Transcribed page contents
★ ★ ★ ★ ★

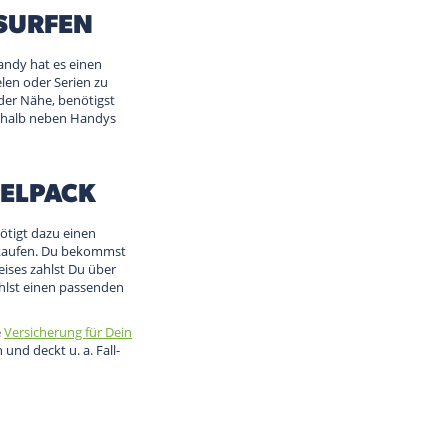
 SURFEN
andy hat es einen
len oder Serien zu
der Nähe, benötigst
eshalb neben Handys
PELPACK
ötigt dazu einen
kaufen. Du bekommst
eises zahlst Du über
ählst einen passenden
e
Versicherung für Dein
nd deckt u. a. Fall-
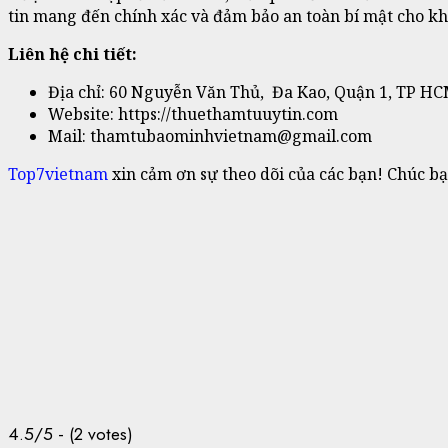
tin mang đến chính xác và đảm bảo an toàn bí mật cho kh
Liên hệ chi tiết:
Địa chỉ: 60 Nguyễn Văn Thủ, Đa Kao, Quận 1, TP H
Website: https://thuethamtuuytin.com
Mail: thamtubaominhvietnam@gmail.com
Top7vietnam
xin cảm ơn sự theo dõi của các bạn! Chúc bạ
4.5/5 - (2 votes)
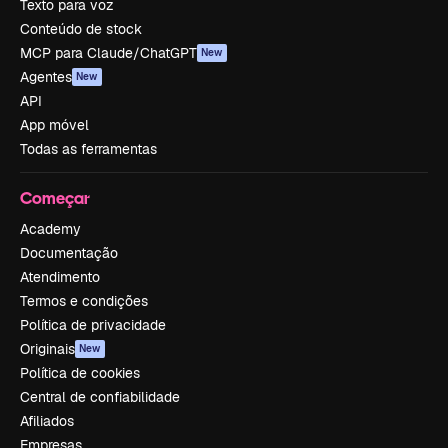
Texto para voz
Conteúdo de stock
MCP para Claude/ChatGPT
New
Agentes
New
API
App móvel
Todas as ferramentas
Começar
Academy
Documentação
Atendimento
Termos e condições
Política de privacidade
Originais
New
Política de cookies
Central de confiabilidade
Afiliados
Empresas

★ ★ ★ ★ ★

Problem | Each line in the data that holds the string "para" must be returned.

Response for this exercise |
Texto para voz
MCP para Claude/ChatGPT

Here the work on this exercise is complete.